** Opening Data for this exercise block **

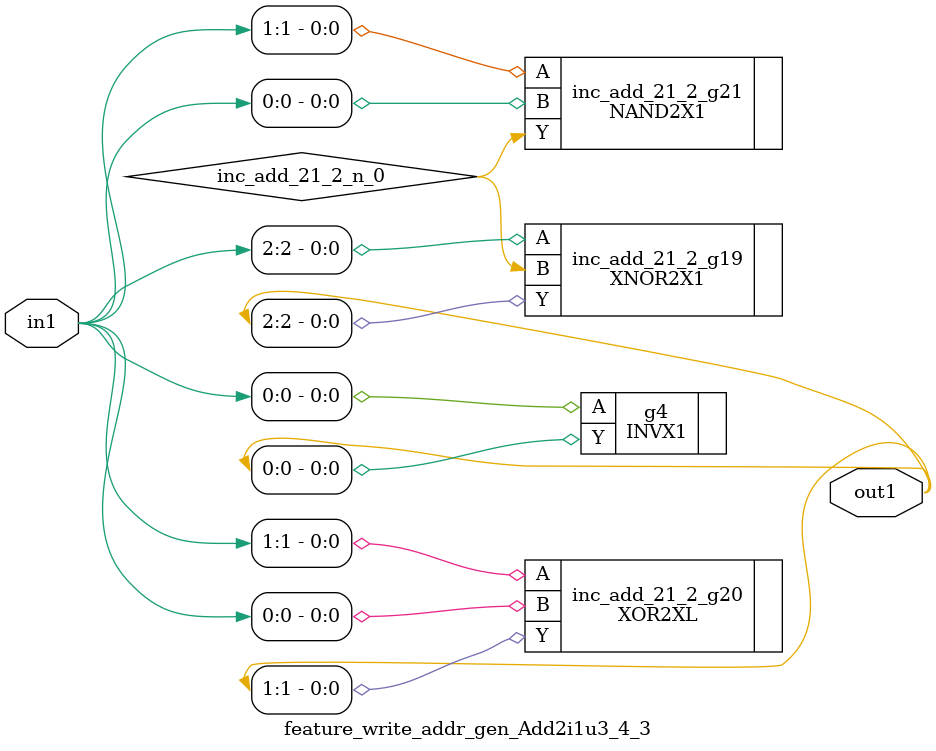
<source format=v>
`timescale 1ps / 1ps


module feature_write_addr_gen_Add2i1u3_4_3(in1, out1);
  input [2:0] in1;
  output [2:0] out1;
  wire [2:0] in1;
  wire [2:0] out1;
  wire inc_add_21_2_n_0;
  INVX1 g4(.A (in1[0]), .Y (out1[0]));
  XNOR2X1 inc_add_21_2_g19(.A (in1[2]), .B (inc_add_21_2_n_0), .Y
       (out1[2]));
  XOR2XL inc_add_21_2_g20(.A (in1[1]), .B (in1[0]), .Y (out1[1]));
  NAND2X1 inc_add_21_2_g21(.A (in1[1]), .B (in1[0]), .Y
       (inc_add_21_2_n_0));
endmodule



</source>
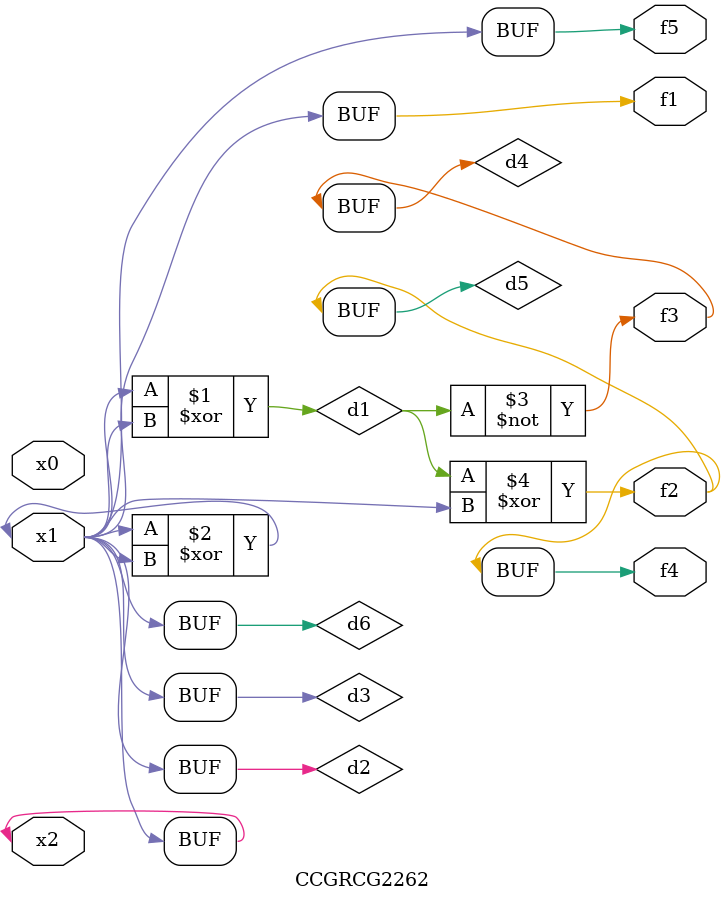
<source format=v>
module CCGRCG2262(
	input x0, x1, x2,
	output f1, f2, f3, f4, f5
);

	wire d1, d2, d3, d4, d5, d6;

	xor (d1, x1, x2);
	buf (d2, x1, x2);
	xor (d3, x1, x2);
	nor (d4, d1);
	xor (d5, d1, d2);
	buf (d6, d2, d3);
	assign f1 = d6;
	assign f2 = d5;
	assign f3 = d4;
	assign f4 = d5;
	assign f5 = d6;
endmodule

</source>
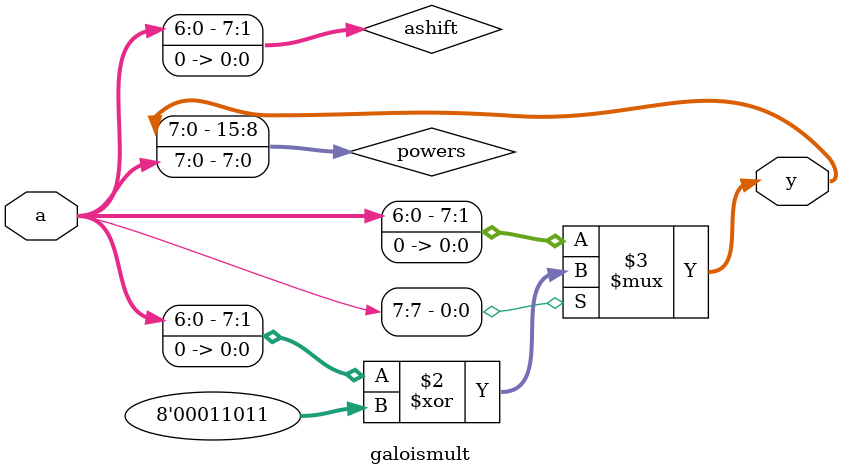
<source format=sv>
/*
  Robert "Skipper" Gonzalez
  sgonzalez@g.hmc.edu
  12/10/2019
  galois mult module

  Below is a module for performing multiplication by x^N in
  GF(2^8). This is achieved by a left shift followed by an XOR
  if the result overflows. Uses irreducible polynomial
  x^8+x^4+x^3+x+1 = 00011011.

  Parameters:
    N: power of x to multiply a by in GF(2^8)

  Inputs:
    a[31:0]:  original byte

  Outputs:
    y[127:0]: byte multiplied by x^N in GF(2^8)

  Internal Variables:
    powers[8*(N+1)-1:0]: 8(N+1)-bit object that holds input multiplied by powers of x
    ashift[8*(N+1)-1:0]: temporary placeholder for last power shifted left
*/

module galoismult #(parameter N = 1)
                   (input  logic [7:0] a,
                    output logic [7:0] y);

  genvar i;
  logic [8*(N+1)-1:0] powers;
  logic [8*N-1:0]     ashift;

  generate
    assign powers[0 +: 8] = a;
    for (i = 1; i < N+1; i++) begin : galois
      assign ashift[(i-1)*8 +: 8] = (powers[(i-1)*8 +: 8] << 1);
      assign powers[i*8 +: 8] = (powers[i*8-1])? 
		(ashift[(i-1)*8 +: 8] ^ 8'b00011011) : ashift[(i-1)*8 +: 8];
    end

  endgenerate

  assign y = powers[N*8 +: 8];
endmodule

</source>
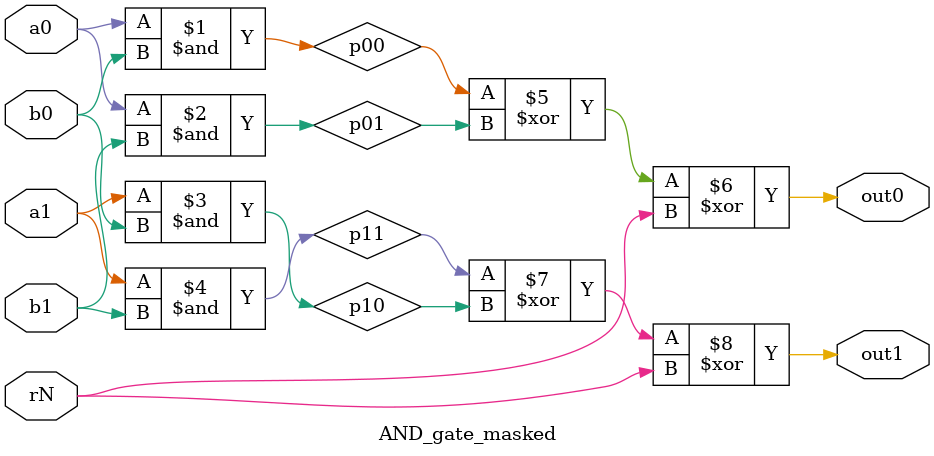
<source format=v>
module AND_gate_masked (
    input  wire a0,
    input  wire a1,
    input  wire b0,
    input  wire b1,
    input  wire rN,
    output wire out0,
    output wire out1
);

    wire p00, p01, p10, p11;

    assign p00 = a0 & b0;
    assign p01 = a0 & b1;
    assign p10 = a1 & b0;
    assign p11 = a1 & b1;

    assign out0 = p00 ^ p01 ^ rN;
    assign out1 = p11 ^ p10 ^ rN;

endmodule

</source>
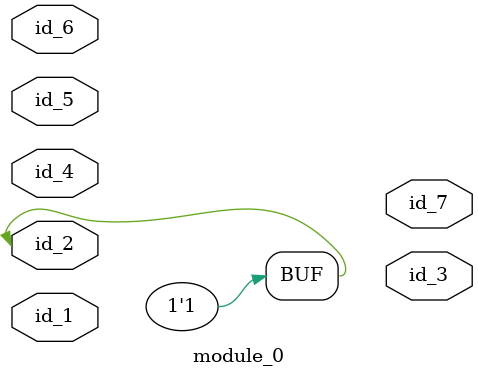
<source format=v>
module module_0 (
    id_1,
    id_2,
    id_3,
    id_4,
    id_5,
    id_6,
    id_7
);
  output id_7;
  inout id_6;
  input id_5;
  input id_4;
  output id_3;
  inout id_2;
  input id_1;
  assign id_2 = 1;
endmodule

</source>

** Closing Data for this exercise block **

### [Problem to work on]
Type out all the records verbatim, minus images.

### [Written response]
<source format=v>
`timescale 1ps / 1ps


module feature_write_addr_gen_Add2i1u3_4_3(in1, out1);
  input [2:0] in1;
  output [2:0] out1;
  wire [2:0] in1;
  wire [2:0] out1;
  wire inc_add_21_2_n_0;
  INVX1 g4(.A (in1[0]), .Y (out1[0]));
  XNOR2X1 inc_add_21_2_g19(.A (in1[2]), .B (inc_add_21_2_n_0), .Y
       (out1[2]));
  XOR2XL inc_add_21_2_g20(.A (in1[1]), .B (in1[0]), .Y (out1[1]));
  NAND2X1 inc_add_21_2_g21(.A (in1[1]), .B (in1[0]), .Y
       (inc_add_21_2_n_0));
endmodule



</source>
<source format=v>
module CCGRCG2262(
	input x0, x1, x2,
	output f1, f2, f3, f4, f5
);

	wire d1, d2, d3, d4, d5, d6;

	xor (d1, x1, x2);
	buf (d2, x1, x2);
	xor (d3, x1, x2);
	nor (d4, d1);
	xor (d5, d1, d2);
	buf (d6, d2, d3);
	assign f1 = d6;
	assign f2 = d5;
	assign f3 = d4;
	assign f4 = d5;
	assign f5 = d6;
endmodule

</source>
<source format=sv>
/*
  Robert "Skipper" Gonzalez
  sgonzalez@g.hmc.edu
  12/10/2019
  galois mult module

  Below is a module for performing multiplication by x^N in
  GF(2^8). This is achieved by a left shift followed by an XOR
  if the result overflows. Uses irreducible polynomial
  x^8+x^4+x^3+x+1 = 00011011.

  Parameters:
    N: power of x to multiply a by in GF(2^8)

  Inputs:
    a[31:0]:  original byte

  Outputs:
    y[127:0]: byte multiplied by x^N in GF(2^8)

  Internal Variables:
    powers[8*(N+1)-1:0]: 8(N+1)-bit object that holds input multiplied by powers of x
    ashift[8*(N+1)-1:0]: temporary placeholder for last power shifted left
*/

module galoismult #(parameter N = 1)
                   (input  logic [7:0] a,
                    output logic [7:0] y);

  genvar i;
  logic [8*(N+1)-1:0] powers;
  logic [8*N-1:0]     ashift;

  generate
    assign powers[0 +: 8] = a;
    for (i = 1; i < N+1; i++) begin : galois
      assign ashift[(i-1)*8 +: 8] = (powers[(i-1)*8 +: 8] << 1);
      assign powers[i*8 +: 8] = (powers[i*8-1])? 
		(ashift[(i-1)*8 +: 8] ^ 8'b00011011) : ashift[(i-1)*8 +: 8];
    end

  endgenerate

  assign y = powers[N*8 +: 8];
endmodule

</source>
<source format=v>
module AND_gate_masked (
    input  wire a0,
    input  wire a1,
    input  wire b0,
    input  wire b1,
    input  wire rN,
    output wire out0,
    output wire out1
);

    wire p00, p01, p10, p11;

    assign p00 = a0 & b0;
    assign p01 = a0 & b1;
    assign p10 = a1 & b0;
    assign p11 = a1 & b1;

    assign out0 = p00 ^ p01 ^ rN;
    assign out1 = p11 ^ p10 ^ rN;

endmodule

</source>
<source format=v>
module module_0 (
    id_1,
    id_2,
    id_3,
    id_4,
    id_5,
    id_6,
    id_7
);
  output id_7;
  inout id_6;
  input id_5;
  input id_4;
  output id_3;
  inout id_2;
  input id_1;
  assign id_2 = 1;
endmodule

</source>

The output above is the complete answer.